We show that ES leads to cognitive impairments associated with reduced hippocampal neurogenesis at basal conditions as well as in response to exercise, primed microglia with exaggerated response to LPS or amyloid accumulation. Metabolically, ES mice exhibit a leaner phenotype but they accumulate more fat in response to WSD. Finally, with an early dietary intervention with micronutrient or fatty acid we were able to (at least partly) prevent ES-induced cognitive decline, likely mediated by modulation of microglia, without however affecting the ES-induced metabolic profile. These studies give new insights for the development of targeted dietary interventions for vulnerable populations.
Andrea Rau is a research scientist and biostatistician with strong expertise in omics data analysis and methods development. She currently holds a joint appointment at INRAE in the Animal Genetics and Integrative Biology (GABI) research unit and the BioEcoAgro joint cross-border research unit. Her research centers on “useable and useful” methodological developments for high-dimensional single- and multi-omics data analyses, including differential expression analyses, co-expression analyses, network inference, and integrative multi-omic analyses. As a strong proponent for the implementation and dissemination of methods in open-source software packages, she is an active user and developer of the R programming language, and has developed or co-developed several R packages and Shiny web applications. Over the past decade, she has successfully worked in close collaboration with biologists in animal, plant, and human genomics on interdisciplinary problems at the interface of statistics and biology.

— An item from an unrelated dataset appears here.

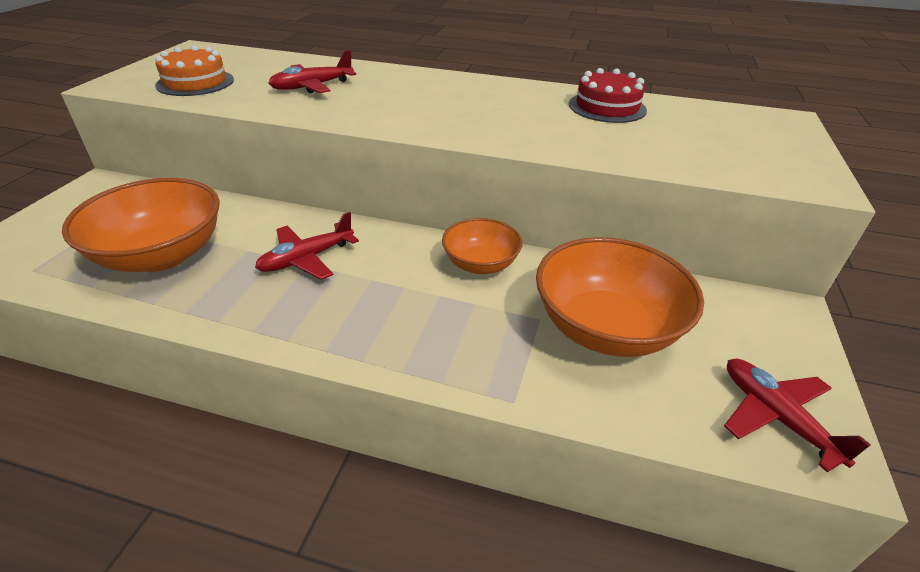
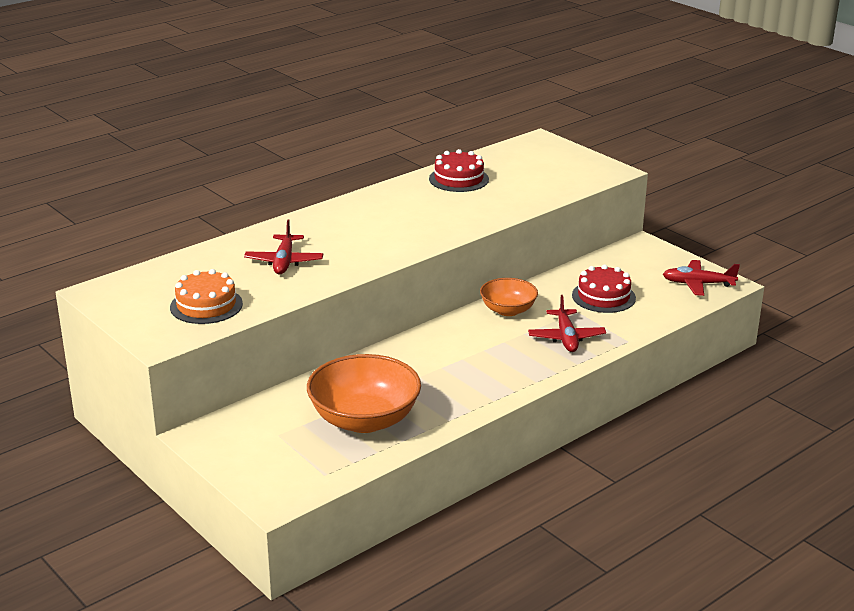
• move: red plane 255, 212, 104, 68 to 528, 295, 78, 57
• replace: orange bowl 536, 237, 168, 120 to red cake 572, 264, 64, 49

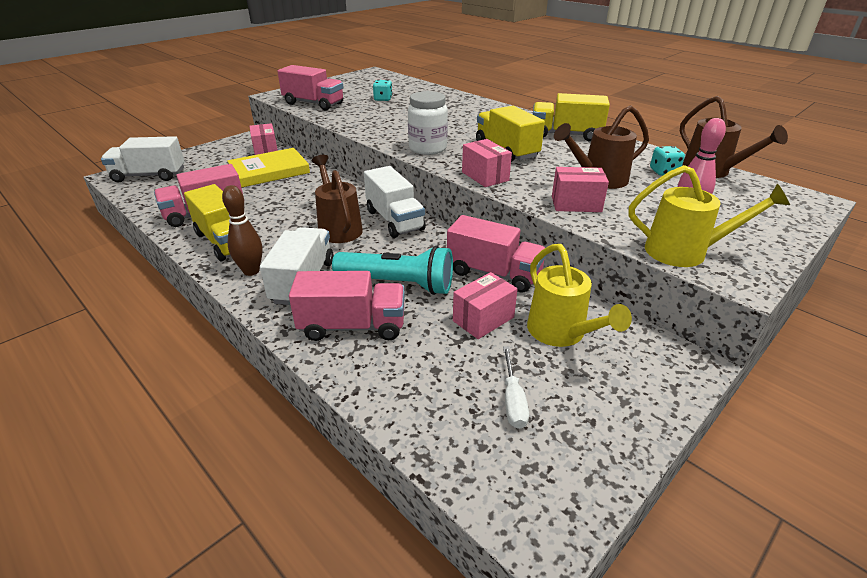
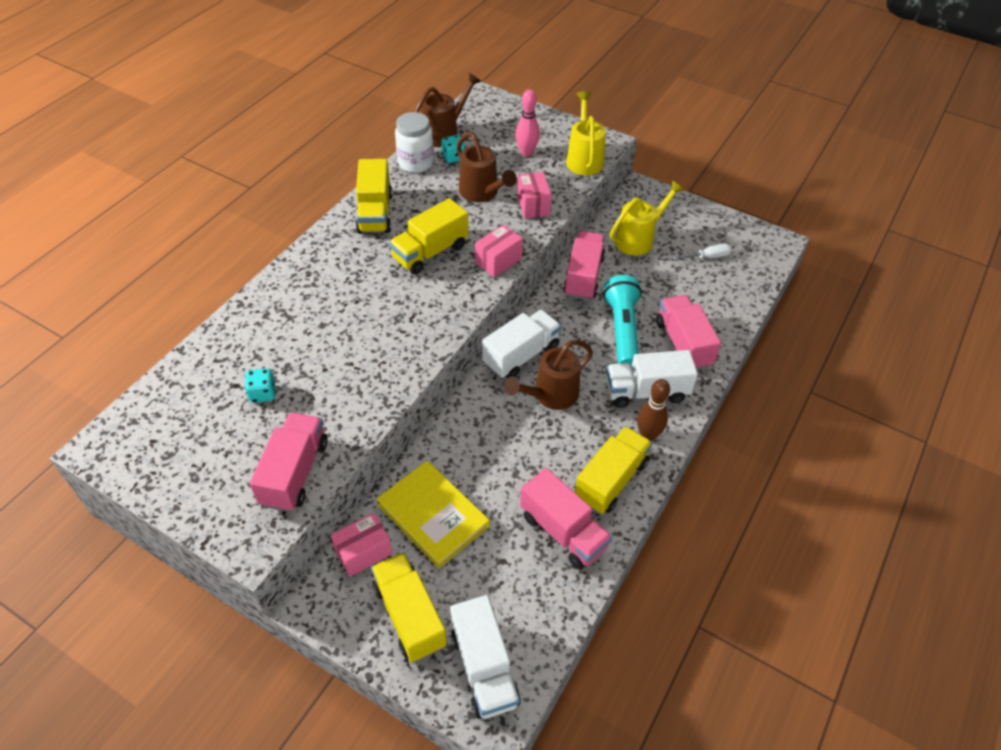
• move: white jar 408, 91, 40, 64 to 395, 112, 39, 61
• delete: pink box 453, 272, 65, 67
• insert: yellow truck 371, 552, 76, 110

Leveraging multi-comic data for integrative exploratory, predictive, and network analyses
Abstract: The increased availability and affordability of high-throughput sequencing technologies in recent years have facilitated the use of multi-omic studies, expanding and enriching our understanding of complex systems across hierarchical biological levels. Integrative methods for these heterogeneous and multi-faceted omics data have shown promise for enhancing the interpretability of exploratory analyses, improving predictive power, and contributing to a holistic understanding of systems biology. However, such integrative analyses are accompanied by several major obstacles, including the potentially ambiguous relationships among omic levels, high dimensionality coupled with small sample sizes, technical artefacts due to batch effects, potentially incomplete or missing data… and the occasional difficulty in posing well-defined and answerable research questions of such data. In light of these challenges, in this talk I will discuss a few of our recent methodological contributions to integrate multi-omic data for (1) exploratory analyses, (2) genomic prediction, and (3) network inference, all with a focus on enhanced interpretability and user-friendly software implementations.